00.464 · Initiative parlementaire · 2000-12-15
Liquidé
Wortlaut
Me fondant, d'une part, sur l'art. 160, al. 1er, de la Constitution fédérale et, d'autre part, sur l'article 21bis de la loi sur les rapports entre les conseils, je requiers, par une initiative parlementaire présentée sous forme d'une demande conçue en termes généraux, une modification de l'art. 139, al. 6, troisième phrase deuxième partie de la constitution, afin que le projet qui a recueilli le plus de voix d'électeurs (majorité du peuple) à la question subsidiaire entre en vigueur en cas de double oui, c'est-à-dire lorsque l'initiative et le contre-projet ont été acceptés. La disposition ainsi modifiée remplacera la disposition actuelle, qui requiert la majorité du peuple et la majorité des cantons à la question subsidiaire.
Begründung
Depuis 1987, le double oui est admis dans les votations relatives à une initiative populaire accompagnée d'un contre-projet ; et si l'initiative populaire et le contre-projet du Parlement sont tous les deux acceptés, les électeurs peuvent décider, par le biais de la question subsidiaire, lequel des deux textes (initiative ou contre-projet) a leur préférence. Cette règle, fixée à l'actuel art. 139, al. 6, de la constitution, représente un progrès substantiel par rapport à naguère, puisqu'elle garantit l'expression fidèle et sûre de la volonté des électeurs. Néanmoins, elle demande à être améliorée, voire complétée, d'où la présente initiative.

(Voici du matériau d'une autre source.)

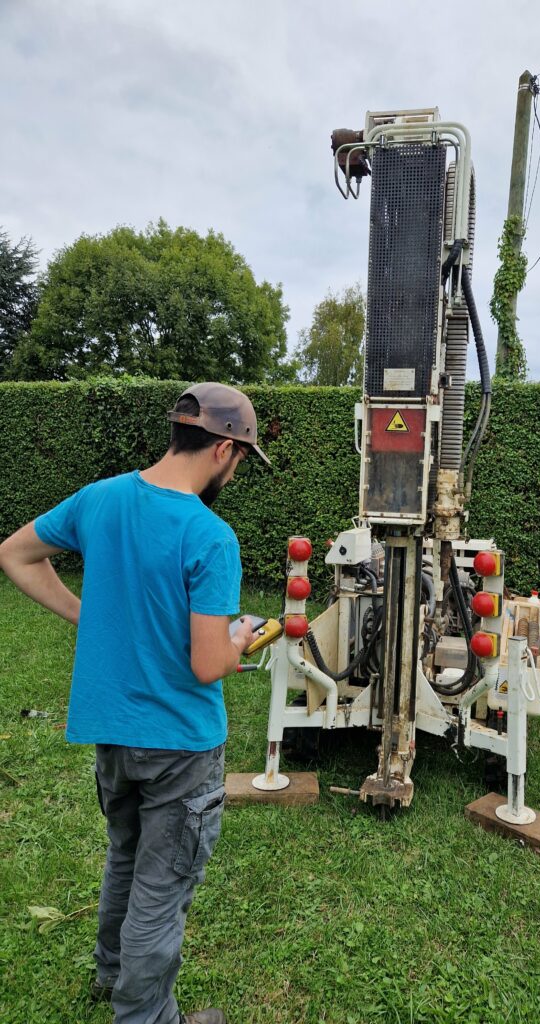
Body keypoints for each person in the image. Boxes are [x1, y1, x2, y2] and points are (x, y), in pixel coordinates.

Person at [0, 382, 270, 1024]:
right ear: (224, 450)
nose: (234, 472)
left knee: (126, 853)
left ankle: (110, 974)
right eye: (239, 460)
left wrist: (84, 612)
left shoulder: (101, 499)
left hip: (112, 732)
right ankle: (145, 1014)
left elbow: (14, 553)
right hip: (180, 741)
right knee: (161, 884)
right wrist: (240, 641)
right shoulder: (211, 536)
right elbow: (208, 664)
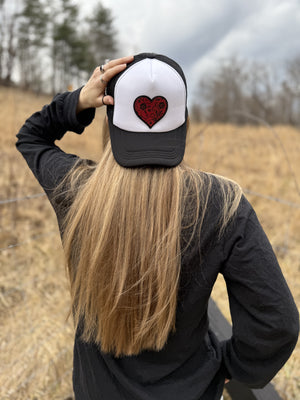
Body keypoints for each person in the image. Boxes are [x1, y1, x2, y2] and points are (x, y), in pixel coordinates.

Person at [16, 53, 299, 400]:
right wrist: (232, 368)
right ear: (184, 123)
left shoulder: (76, 189)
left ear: (112, 121)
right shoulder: (223, 203)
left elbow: (31, 136)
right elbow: (278, 322)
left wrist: (77, 102)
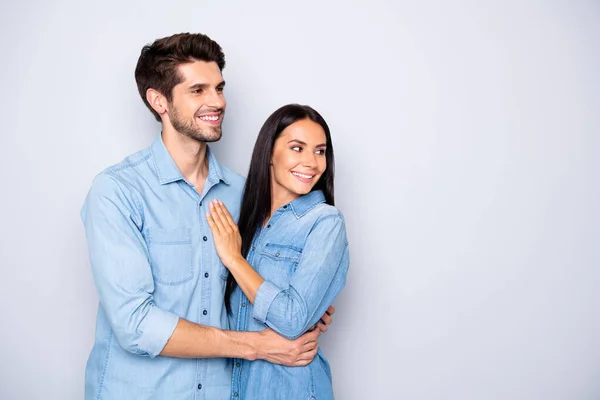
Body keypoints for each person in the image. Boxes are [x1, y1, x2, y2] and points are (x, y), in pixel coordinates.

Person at [81, 33, 333, 400]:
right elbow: (135, 324)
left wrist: (305, 306)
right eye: (198, 90)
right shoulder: (117, 192)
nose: (217, 101)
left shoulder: (245, 194)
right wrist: (258, 345)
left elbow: (259, 286)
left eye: (219, 87)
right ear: (159, 101)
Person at [207, 104, 350, 400]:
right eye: (297, 148)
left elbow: (292, 318)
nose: (311, 162)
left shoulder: (325, 223)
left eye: (320, 151)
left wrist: (234, 259)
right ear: (270, 152)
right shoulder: (246, 219)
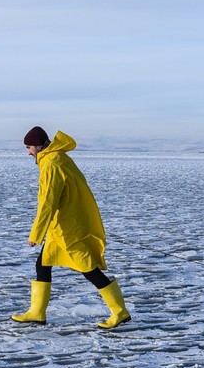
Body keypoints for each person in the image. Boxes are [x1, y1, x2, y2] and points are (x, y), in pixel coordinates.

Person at [11, 126, 131, 329]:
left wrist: (36, 234)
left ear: (39, 146)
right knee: (43, 264)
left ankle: (120, 312)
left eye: (30, 147)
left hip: (68, 229)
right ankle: (37, 312)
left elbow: (48, 203)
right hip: (62, 227)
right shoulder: (57, 158)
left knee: (88, 269)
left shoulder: (52, 163)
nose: (28, 152)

Dans le droit en vigueur, c'est la double majorité (majorité du peuple et majorité des cantons) qui est déterminante pour le résultat donné par les réponses à la question subsidiaire. Or, il est parfaitement possible que le peuple et les cantons acceptent les deux projets, c'est-à-dire l'initiative et le contre-projet, mais que l'un de ces textes obtienne la majorité des votants et l'autre la majorité des cantons à la question subsidiaire. Selon le droit en vigueur, aucun des textes ne peut, en pareil cas, entrer en vigueur (art. 139 al. 6 troisième phrase deuxième partie cst.); le régime existant est donc maintenu, bien que le peuple et les cantons aient manifesté clairement, en approuvant l'initiative et le contre-projet, leur volonté de faire changer la situation juridique dans le sens de l'un ou l'autre des deux projets.
Ce résultat est très insatisfaisant et viole le principe, dérivé de la liberté de vote, selon lequel la volonté des électeurs doit être respectée (art. 34 al. 2 cst.), situation dénoncée par les spécialistes du droit public eux-mêmes. Or, on peut y remédier aisément en modifiant l'art. 139, al. 6, dernière phrase de la constitution, de façon à ce que le projet qui a obtenu la seule majorité du peuple à la question subsidiaire soit considéré comme accepté et entre en vigueur.
Fonder le résultat des réponses à la question subsidiaire sur le seul vote du peuple n'est pas contraire au principe du fédéralisme. Car la règle relative à la question subsidiaire ne s'applique et ne produit d'effet que si les deux projets ont été préalablement acceptés et par le peuple et par les cantons.
Si l'art. 139, al. 6, de la constitution est modifié dans le sens de la présente initiative parlementaire, il faudra adapter en conséquence l'art. 76, al. 3, de la loi fédérale sur les droits politiques.